After a disection and critique on the once again changing MotoGP climate, Michael Czysz in a company blog post hints to the fact we may see another MotoCzysz bid in MotoGP racing:

The 2012 season is a great opportunity! MotoCzysz now has the base motorcycle, enough time and rules actually leaning a little in our favor- we could not ask for a better opportunity. Letís hope others feel the way I do. There is heavy lifting to be done but great things can be accomplished with many hands and the assistance of a few true believers.
The advantages that Czysz talks about are of course the recent changes and restrictions for MotoGP, which were announced this last Friday at the Valencia test for Moto2. While the new rules were only a few lines long, they may give MotoCzysz a jump on the competition.

One example of this is the 81mm bore restriction that will be put in place for 2012. Since the MotoCzysz C1 uses an 82mm bore size already, it is not a large developmental step to make in order to bring the C1 motor in-line with MotoGP’s 81mm bore size restriction. This gives Czysz and his team a leg-up on the competition in developing an tuning their racing machines for peak performance characteristics, while the rest of the teams start closer to the drawing board.

MotoCzysz has obviously another advantage in the form of the four cylinder restriction put in place by the new rules, which will not likely affect the incumbent teams to any meaningful degree, but will keep other would-be entrants at bay (sans using a modified production motor). Similar, the C1 chassis can remain largely unchanged from its current design, meaning the bulk of MotoCzysz’s R&D would be focused on further refinement of their total package, which is another leg-up on the competition who will likely accommodate their new motors with new chassis designs.

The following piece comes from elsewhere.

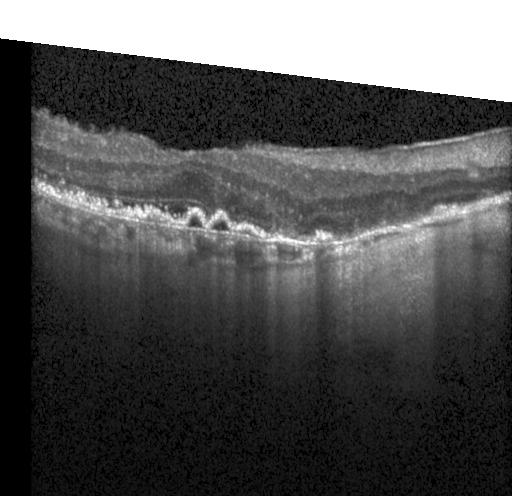
OCT B-scan showing CNV.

We know exactly where our strengths and weakness lie and how to remedy the shortcomings and elevate the entire motorcycle. We came a long way in our first engine design and I am confident by our second iteration we will be competitive. The chassis is very complete, all who have ridden the C1 claim it to be the best handling, most neutral motorcycle they have ever ridden.
We’ve reach out to Michael Czysz about this development, and are waiting to hear back as to where MotoCzysz is headed in the future, and how this affects the company’s plans in the electric motorcycle sector, the E1pc, and their joint-venture with Bajaj. More as we get it.